Chaque nuit, je suis réveillée par un scooter qui passe devant ma chambre à 4h00. Je sais que c’est un homme qui part à son travail. Je suis allée le voir à son travail pour lui suggérer de changer d’itinéraire (même longueur, sans voisinage). Il refuse.
A la gendarmerie, ils prennent note, et c’est tout. Que puis-je faire d’autre ? Lancer une procédure ? Comment ?
Vous vous interrogez sur les recours qui vous sont offerts dans une situation où vous êtes réveillé chaque nuit, à 4 heures du matin, par un votre voisin qui passe en scooter devant votre domicile pour se rendre à son travail, et alors qu’il aurait possibilité de changer d’itinéraire sans déranger le voisinage.
Les nuisances sonores liées à l’utilisation d’un deux-roues sont un problème récurrent qui participe à la pollution sonore et nuit à la qualité de vie des riverains.
Elles sont définies à l’article R1336-5 du Code de la Santé Publique qui dispose : « aucun bruit particulier ne doit, par sa durée, sa répétition ou son intensité, porter atteinte à la tranquillité du voisinage ou à la santé de l’homme, dans un lieu public ou privé, qu’une personne en soit elle-même à l’origine ou que ce soit par l’intermédiaire d’une personne, d’une chose dont elle a la garde ou d’un animal placé sous sa responsabilité. »
Les nuisances sonores sont donc caractérisées par un bruit particulier qui, par sa durée, sa répétition ou son intensité, trouble votre tranquillité ou votre santé.
Une fois les tentatives de résolution amiable auprès de l’auteur des nuisances épuisées (notamment, discussion directe, lettre recommandée valant mise en demeure de cesser les nuisances, tentative de conciliation auprès d’un conciliateur de justice), vous pouvez envisager de porter à la connaissance de votre Maire les nuisances sonores dont vous êtes victime, leurs horaires et leur impact sur votre santé.
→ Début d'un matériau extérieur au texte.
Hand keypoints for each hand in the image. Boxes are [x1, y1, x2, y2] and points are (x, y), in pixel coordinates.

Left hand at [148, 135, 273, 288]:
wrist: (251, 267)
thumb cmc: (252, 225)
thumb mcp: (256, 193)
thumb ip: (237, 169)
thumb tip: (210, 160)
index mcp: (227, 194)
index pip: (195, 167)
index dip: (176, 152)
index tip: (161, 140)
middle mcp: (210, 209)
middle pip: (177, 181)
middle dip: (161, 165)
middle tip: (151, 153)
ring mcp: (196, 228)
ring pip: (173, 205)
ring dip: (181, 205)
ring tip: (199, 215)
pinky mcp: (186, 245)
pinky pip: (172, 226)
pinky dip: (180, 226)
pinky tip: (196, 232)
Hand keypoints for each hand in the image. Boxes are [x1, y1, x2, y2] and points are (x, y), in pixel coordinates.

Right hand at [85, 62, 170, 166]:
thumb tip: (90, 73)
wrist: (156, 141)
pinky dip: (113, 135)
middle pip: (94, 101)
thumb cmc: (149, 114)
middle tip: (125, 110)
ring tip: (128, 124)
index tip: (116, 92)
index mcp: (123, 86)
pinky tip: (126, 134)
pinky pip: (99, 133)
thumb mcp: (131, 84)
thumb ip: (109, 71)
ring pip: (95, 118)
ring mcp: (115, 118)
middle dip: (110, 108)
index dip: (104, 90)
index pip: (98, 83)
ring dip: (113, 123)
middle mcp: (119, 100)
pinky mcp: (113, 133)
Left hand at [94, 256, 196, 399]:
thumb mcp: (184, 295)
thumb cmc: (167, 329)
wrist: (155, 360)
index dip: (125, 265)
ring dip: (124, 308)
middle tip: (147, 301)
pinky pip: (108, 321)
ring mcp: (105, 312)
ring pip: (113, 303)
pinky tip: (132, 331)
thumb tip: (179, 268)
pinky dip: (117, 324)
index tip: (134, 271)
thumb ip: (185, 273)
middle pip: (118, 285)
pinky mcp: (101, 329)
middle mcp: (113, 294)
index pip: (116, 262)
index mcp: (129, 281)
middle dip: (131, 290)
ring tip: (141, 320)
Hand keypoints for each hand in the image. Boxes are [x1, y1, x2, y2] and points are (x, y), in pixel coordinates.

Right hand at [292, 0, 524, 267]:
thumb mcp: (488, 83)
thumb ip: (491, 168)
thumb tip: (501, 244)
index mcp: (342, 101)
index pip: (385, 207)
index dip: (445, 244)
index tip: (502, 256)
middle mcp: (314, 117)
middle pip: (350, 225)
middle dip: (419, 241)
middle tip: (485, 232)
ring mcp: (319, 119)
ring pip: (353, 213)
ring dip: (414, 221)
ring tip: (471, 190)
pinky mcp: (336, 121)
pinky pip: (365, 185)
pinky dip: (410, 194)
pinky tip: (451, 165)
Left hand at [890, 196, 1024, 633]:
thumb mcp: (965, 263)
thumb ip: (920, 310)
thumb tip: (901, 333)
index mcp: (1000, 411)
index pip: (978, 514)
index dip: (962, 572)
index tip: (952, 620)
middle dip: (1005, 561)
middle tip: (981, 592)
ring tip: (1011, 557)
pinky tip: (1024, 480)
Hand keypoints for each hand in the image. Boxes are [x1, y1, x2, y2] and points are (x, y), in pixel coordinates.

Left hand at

En effet, chaque Maire dispose de pouvoir de police afin de protéger la tranquillité publique ainsi que prévu à l’article L2212-2, 2°, du Code Général des Collectivités, et notamment « le soin de réprimer les atteintes à la tranquillité publique telles que les rixes et disputes accompagnées d’ameutement dans les rues, le tumulte excité dans les lieux d’assemblée publique, les attroupements, les bruits, les troubles de voisinage, les rassemblements nocturnes qui troublent le repos des habitants et tous actes de nature à compromettre la tranquillité publique ».
Le Maire peut aussi par des arrêtés municipaux limiter les activités bruyantes et, par la suite, dresser un procès-verbal contraventionnel pour tapage nocturne (amende de troisième classe).
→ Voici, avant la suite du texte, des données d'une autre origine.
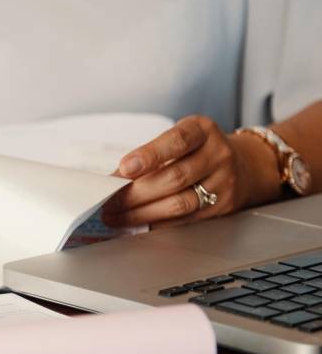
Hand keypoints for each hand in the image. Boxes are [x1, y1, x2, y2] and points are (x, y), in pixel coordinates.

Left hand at [102, 115, 277, 228]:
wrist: (245, 165)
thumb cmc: (198, 150)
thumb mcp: (178, 139)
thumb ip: (149, 155)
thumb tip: (113, 180)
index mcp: (202, 130)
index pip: (177, 141)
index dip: (150, 154)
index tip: (125, 167)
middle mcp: (217, 154)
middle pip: (174, 177)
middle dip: (136, 193)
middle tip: (108, 202)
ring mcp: (223, 183)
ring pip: (179, 203)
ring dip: (142, 213)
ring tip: (116, 216)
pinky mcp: (222, 208)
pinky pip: (185, 220)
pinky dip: (157, 223)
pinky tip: (137, 224)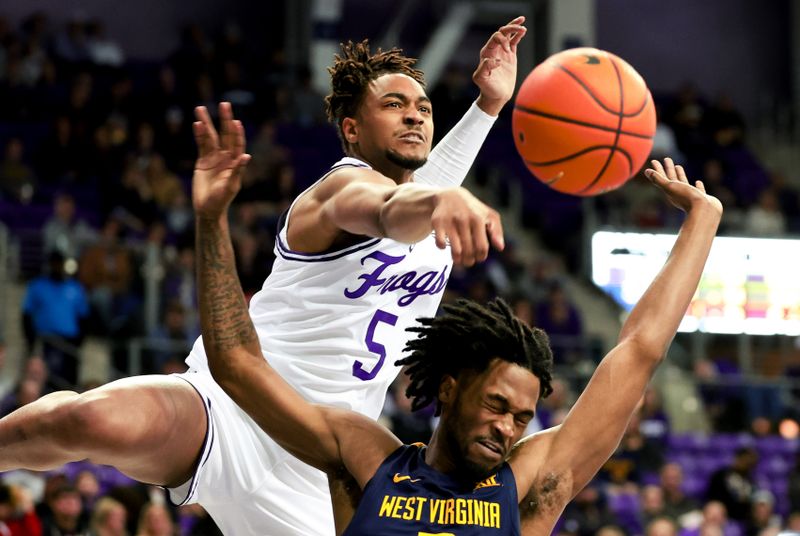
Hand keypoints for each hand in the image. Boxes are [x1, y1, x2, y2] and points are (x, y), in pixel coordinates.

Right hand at [192, 102, 250, 219]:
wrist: (207, 209)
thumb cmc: (221, 200)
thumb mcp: (230, 186)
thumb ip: (237, 170)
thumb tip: (246, 156)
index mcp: (235, 163)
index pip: (237, 143)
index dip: (237, 133)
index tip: (236, 121)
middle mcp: (226, 158)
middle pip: (225, 135)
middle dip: (224, 120)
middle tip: (224, 104)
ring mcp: (214, 158)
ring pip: (210, 137)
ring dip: (206, 124)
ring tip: (200, 109)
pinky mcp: (202, 161)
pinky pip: (201, 145)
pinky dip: (199, 135)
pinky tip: (196, 124)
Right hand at [431, 188, 503, 265]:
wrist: (450, 196)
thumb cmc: (473, 210)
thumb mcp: (489, 216)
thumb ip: (496, 231)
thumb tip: (500, 248)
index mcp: (478, 219)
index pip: (481, 247)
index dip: (481, 257)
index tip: (478, 257)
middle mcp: (464, 219)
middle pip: (469, 251)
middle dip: (469, 261)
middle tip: (468, 261)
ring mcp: (450, 221)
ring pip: (456, 251)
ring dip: (457, 260)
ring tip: (459, 260)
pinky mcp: (437, 222)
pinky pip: (440, 243)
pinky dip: (442, 248)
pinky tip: (445, 245)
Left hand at [474, 16, 526, 115]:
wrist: (496, 96)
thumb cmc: (487, 89)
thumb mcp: (482, 79)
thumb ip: (484, 68)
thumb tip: (495, 60)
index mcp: (487, 53)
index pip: (495, 37)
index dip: (502, 40)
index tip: (508, 51)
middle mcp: (494, 50)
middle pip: (502, 32)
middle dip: (511, 28)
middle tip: (521, 28)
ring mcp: (502, 52)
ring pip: (508, 34)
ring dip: (515, 27)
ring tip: (523, 23)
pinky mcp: (510, 55)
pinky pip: (514, 41)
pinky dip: (518, 35)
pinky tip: (523, 31)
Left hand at [644, 158, 722, 214]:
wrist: (704, 212)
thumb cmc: (686, 198)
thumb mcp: (670, 187)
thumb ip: (658, 180)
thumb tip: (646, 171)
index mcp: (670, 191)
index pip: (662, 177)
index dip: (658, 169)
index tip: (654, 160)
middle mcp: (679, 193)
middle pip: (672, 178)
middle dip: (668, 168)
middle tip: (667, 159)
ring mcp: (690, 196)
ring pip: (684, 183)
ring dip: (680, 175)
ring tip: (678, 166)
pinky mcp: (701, 198)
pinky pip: (698, 190)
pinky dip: (697, 186)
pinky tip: (698, 182)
La police municipale joue donc un rôle dans la constatation des infractions, à l’instar des services de police ou de gendarmerie auprès desquels il est également possible de déposer plainte.
Au-delà de la nuisance sonore passible de sanction, la police municipale peut aussi contrôler les équipements pour s’assurer notamment, s’agissant d’un scooter, qu’il ne dépasse pas les limites maximales d’émission sonore en décibels prévues par la législation et sa conformité.
Pour autant, les actions des mairies peuvent parfois rester limitées en raison d’un manque de ressources humaines (effectifs insuffisants) ou d’un manque de moyens matériels (des sonomètres homologués ont un coût important, nécessitent souvent de prolonger les mesures acoustiques sur plusieurs heures et sont difficiles à interpréter).
Une autre voie possible est la saisine du Tribunal judiciaire pour faire sanctionner un trouble anormal de voisinage, tel que prévu à l’article 1253 du Code civil, qui sera apprécié en fonction de son intensité, de sa durée, de sa répétition et du contexte local (zone urbaine, zone rurale, zone de travail ou résidentielle).
Pour caractériser l’existence de troubles anormaux du voisinage, il vous faudra préalablement recueillir des preuves telles que : attestations circonstanciées de témoins, pétitions de voisins, interventions de la police municipale, plainte, main-courante, éléments médicaux sur l’impact des nuisances sur la santé ou constat d’huissier.
Il sera peut-être nécessaire d’aller plus loin et de solliciter l’organisation préalable d’une expertise judiciaire (sur le fondement de l’article 145 du Code de procédure civile) devant la juridiction des référés du Tribunal judiciaire, pour réaliser notamment des mesures acoustiques et vérifier notamment si les dispositions du Code de la Santé Publique encadrant les nuisances sonores sont respectées
Les conclusions de l’expert judiciaire permettront alors de solliciter du Tribunal judiciaire que soit ordonnée la cessation des nuisances et éventuellement la condamnation du responsable à payer des dommages et intérêts afin de réparer les préjudices subis.
Maître Laurence RIBAUT, avocat au Barreau de Tours.